Como psicólogos, es nuestra responsabilidad mantener el dinamismo del proceso que implica resignificar nuestros conceptos, cuestionar los enfoques, defendiendo siempre la apertura a nuevas formas de relación con el otro, detener nuestra tendencia a intervenir en términos de regularización, legitimando conceptos y categorías que se convierten en pretexto para la segregación y, en general, hacer de nuestro ejercicio profesional un verdadero acontecimiento, que nos orille a una ruptura definitiva con lo anterior, a una confrontación radical con el otro y con nosotros mismos, hacer de nuestra profesión una práctica ética, que configure espacios de cordialidad que hagan posible una relación compasiva, una respuesta al dolor del otro.

Sólo de esta forma podremos generar propuestas verdaderamente alternativas, respetuosas de la alteridad y profundamente críticas respecto de nuestro papel como reproductores de una visión del mundo que tiende a violentar y estigmatizar a quien se atreve a retarla.



REFERENCIAS

Bauman, Z. (2008). La sociedad sitiada. Buenos Aires: Fondo de Cultura Económica.

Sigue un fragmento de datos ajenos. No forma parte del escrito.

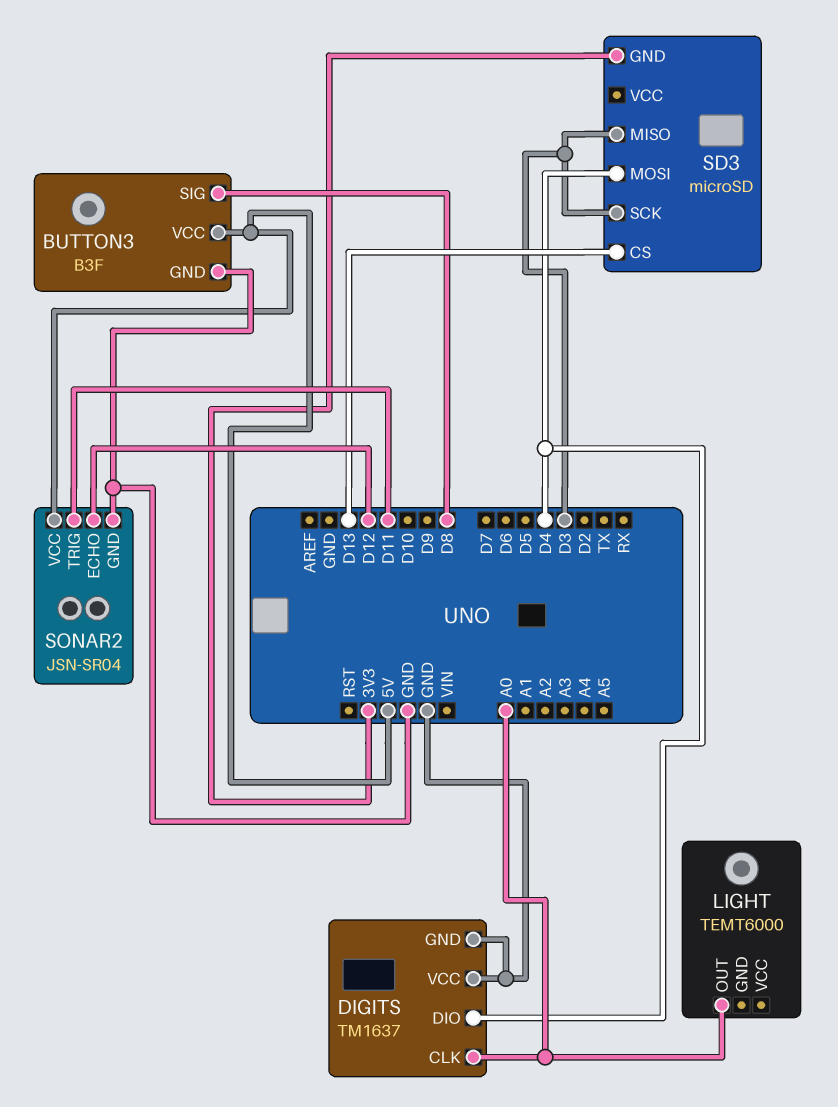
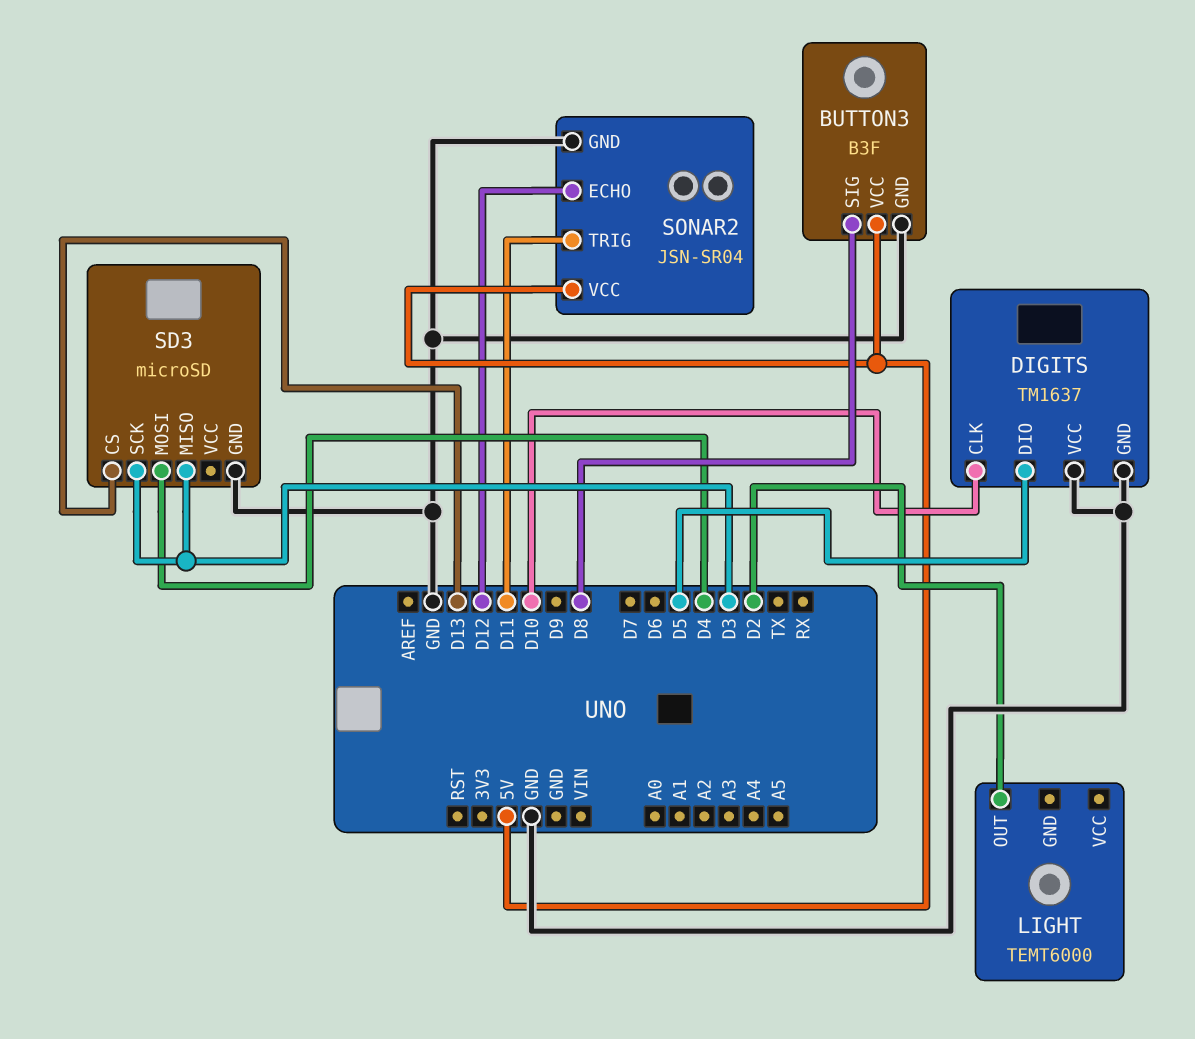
DIGITS pin CLK: A0 -> D10
DIGITS pin DIO: D4 -> D5
LIGHT pin OUT: A0 -> D2
SD3 pin GND: 3V3 -> GND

Bavčar, E. (2014). En la cuna del sol: diario de viaje a México. Diecisiete. Recuperado de: http://diecisiete.org/index.php/diecisiete/issue/viewIssue/11/14
Foucault, M. (2012). Cap. 1. El poder, una bestia magnífica. En El poder, una bestia magnífica. Sobre el poder, la prisión y la vida. pp. 29-46. Buenos Aires: Siglo XXI editores.
Huerta, A. (junio, 2008). La construcción social de los sentimientos desde Pierre Bourdieu. Iberóforum. Revista de Ciencias Sociales de la Universidad Iberoamericana, 3 (5). Recuperado de: http://www.redalyc.org/pdf/2110/211015579005.pdf
Ibáñez, T. (2014). Adenda 3. Relativismo contra absolutismo: la verdad y la ética. En Anarquismo es movimiento. Anarquismo, neoanarquismo y postanarquismo. pp. 127-142. Barcelona: Virus editorial.
Mèlich, J. (2010). Ética de la compasión. Barcelona: Herder.
Morales, E. (2009) Herejías Terapéuticas: Un Acercamiento Construccionista Relacional a la Psicoterapia. En Temas de la psicología. pp. 121-14. Puerto Rico: Publicaciones Puertorriqueñas.
Rodríguez, A. (2012). Hacia una perspectiva biopolítica de la terapia psicológica: el funcionamiento de los dispositivos de poder sobre L., una niña agresora sexual. En: La biopolítica en el mundo actual: reflexiones sobre el efecto Foucault. Barcelona: Laertes.